* [TASK TO COMPLETE]
Each entry listed below should be reproduced word for word.

* [SOURCE MATERIAL]
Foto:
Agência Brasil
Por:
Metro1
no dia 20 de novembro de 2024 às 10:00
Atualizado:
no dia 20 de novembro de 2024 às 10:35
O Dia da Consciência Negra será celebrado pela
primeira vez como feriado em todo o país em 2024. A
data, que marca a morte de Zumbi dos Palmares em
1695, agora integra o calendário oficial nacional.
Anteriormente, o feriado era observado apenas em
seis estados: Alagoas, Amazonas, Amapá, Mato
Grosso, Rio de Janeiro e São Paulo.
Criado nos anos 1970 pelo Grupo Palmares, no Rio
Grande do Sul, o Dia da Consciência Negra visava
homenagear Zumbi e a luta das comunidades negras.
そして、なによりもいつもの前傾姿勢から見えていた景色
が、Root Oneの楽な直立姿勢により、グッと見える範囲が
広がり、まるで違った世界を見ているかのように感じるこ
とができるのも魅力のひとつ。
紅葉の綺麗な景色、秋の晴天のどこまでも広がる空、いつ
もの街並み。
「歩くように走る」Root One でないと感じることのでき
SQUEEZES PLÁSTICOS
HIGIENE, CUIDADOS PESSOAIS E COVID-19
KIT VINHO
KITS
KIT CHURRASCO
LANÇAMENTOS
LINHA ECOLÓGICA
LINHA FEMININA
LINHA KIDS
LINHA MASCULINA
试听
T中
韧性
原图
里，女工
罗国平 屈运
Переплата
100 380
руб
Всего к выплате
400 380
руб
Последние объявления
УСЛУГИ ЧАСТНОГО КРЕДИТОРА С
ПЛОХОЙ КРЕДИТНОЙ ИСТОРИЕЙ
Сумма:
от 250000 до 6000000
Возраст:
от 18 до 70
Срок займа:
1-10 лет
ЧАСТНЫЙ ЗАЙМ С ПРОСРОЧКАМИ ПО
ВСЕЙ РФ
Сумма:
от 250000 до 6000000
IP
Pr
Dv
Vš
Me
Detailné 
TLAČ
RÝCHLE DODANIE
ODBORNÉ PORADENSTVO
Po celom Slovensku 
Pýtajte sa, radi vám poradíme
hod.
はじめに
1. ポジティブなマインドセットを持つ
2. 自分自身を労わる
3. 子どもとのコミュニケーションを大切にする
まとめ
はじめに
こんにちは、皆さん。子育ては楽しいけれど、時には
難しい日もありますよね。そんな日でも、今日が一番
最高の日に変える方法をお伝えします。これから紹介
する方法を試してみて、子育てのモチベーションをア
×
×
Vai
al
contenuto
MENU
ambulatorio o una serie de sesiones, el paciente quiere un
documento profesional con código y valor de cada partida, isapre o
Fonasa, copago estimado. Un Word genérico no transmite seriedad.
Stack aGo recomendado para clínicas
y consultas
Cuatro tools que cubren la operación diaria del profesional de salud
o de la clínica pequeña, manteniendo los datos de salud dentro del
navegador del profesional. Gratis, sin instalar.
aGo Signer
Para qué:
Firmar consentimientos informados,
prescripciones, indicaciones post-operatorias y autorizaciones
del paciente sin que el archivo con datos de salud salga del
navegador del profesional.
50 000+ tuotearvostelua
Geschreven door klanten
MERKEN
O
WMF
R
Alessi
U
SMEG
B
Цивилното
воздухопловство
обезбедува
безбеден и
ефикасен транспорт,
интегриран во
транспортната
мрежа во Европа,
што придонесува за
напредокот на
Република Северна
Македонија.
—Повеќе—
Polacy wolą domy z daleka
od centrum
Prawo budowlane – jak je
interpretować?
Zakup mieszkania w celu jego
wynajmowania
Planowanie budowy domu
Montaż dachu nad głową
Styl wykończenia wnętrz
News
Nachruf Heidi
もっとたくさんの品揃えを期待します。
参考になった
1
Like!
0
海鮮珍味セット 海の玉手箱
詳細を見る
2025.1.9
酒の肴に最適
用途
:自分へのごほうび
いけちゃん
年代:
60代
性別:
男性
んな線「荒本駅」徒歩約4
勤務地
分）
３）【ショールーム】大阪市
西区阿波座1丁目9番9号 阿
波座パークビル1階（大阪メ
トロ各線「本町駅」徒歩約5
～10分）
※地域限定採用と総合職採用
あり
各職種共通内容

* [REPLY]
Foto:
Agência Brasil
Por:
Metro1
no dia 20 de novembro de 2024 às 10:00
Atualizado:
no dia 20 de novembro de 2024 às 10:35
O Dia da Consciência Negra será celebrado pela
primeira vez como feriado em todo o país em 2024. A
data, que marca a morte de Zumbi dos Palmares em
1695, agora integra o calendário oficial nacional.
Anteriormente, o feriado era observado apenas em
seis estados: Alagoas, Amazonas, Amapá, Mato
Grosso, Rio de Janeiro e São Paulo.
Criado nos anos 1970 pelo Grupo Palmares, no Rio
Grande do Sul, o Dia da Consciência Negra visava
homenagear Zumbi e a luta das comunidades negras.
そして、なによりもいつもの前傾姿勢から見えていた景色
が、Root Oneの楽な直立姿勢により、グッと見える範囲が
広がり、まるで違った世界を見ているかのように感じるこ
とができるのも魅力のひとつ。
紅葉の綺麗な景色、秋の晴天のどこまでも広がる空、いつ
もの街並み。
「歩くように走る」Root One でないと感じることのでき
SQUEEZES PLÁSTICOS
HIGIENE, CUIDADOS PESSOAIS E COVID-19
KIT VINHO
KITS
KIT CHURRASCO
LANÇAMENTOS
LINHA ECOLÓGICA
LINHA FEMININA
LINHA KIDS
LINHA MASCULINA
试听
T中
韧性
原图
里，女工
罗国平 屈运
Переплата
100 380
руб
Всего к выплате
400 380
руб
Последние объявления
УСЛУГИ ЧАСТНОГО КРЕДИТОРА С
ПЛОХОЙ КРЕДИТНОЙ ИСТОРИЕЙ
Сумма:
от 250000 до 6000000
Возраст:
от 18 до 70
Срок займа:
1-10 лет
ЧАСТНЫЙ ЗАЙМ С ПРОСРОЧКАМИ ПО
ВСЕЙ РФ
Сумма:
от 250000 до 6000000
IP
Pr
Dv
Vš
Me
Detailné 
TLAČ
RÝCHLE DODANIE
ODBORNÉ PORADENSTVO
Po celom Slovensku 
Pýtajte sa, radi vám poradíme
hod.
はじめに
1. ポジティブなマインドセットを持つ
2. 自分自身を労わる
3. 子どもとのコミュニケーションを大切にする
まとめ
はじめに
こんにちは、皆さん。子育ては楽しいけれど、時には
難しい日もありますよね。そんな日でも、今日が一番
最高の日に変える方法をお伝えします。これから紹介
する方法を試してみて、子育てのモチベーションをア
×
×
Vai
al
contenuto
MENU
ambulatorio o una serie de sesiones, el paciente quiere un
documento profesional con código y valor de cada partida, isapre o
Fonasa, copago estimado. Un Word genérico no transmite seriedad.
Stack aGo recomendado para clínicas
y consultas
Cuatro tools que cubren la operación diaria del profesional de salud
o de la clínica pequeña, manteniendo los datos de salud dentro del
navegador del profesional. Gratis, sin instalar.
aGo Signer
Para qué:
Firmar consentimientos informados,
prescripciones, indicaciones post-operatorias y autorizaciones
del paciente sin que el archivo con datos de salud salga del
navegador del profesional.
50 000+ tuotearvostelua
Geschreven door klanten
MERKEN
O
WMF
R
Alessi
U
SMEG
B
Цивилното
воздухопловство
обезбедува
безбеден и
ефикасен транспорт,
интегриран во
транспортната
мрежа во Европа,
што придонесува за
напредокот на
Република Северна
Македонија.
—Повеќе—
Polacy wolą domy z daleka
od centrum
Prawo budowlane – jak je
interpretować?
Zakup mieszkania w celu jego
wynajmowania
Planowanie budowy domu
Montaż dachu nad głową
Styl wykończenia wnętrz
News
Nachruf Heidi
もっとたくさんの品揃えを期待します。
参考になった
1
Like!
0
海鮮珍味セット 海の玉手箱
詳細を見る
2025.1.9
酒の肴に最適
用途
:自分へのごほうび
いけちゃん
年代:
60代
性別:
男性
んな線「荒本駅」徒歩約4
勤務地
分）
３）【ショールーム】大阪市
西区阿波座1丁目9番9号 阿
波座パークビル1階（大阪メ
トロ各線「本町駅」徒歩約5
～10分）
※地域限定採用と総合職採用
あり
各職種共通内容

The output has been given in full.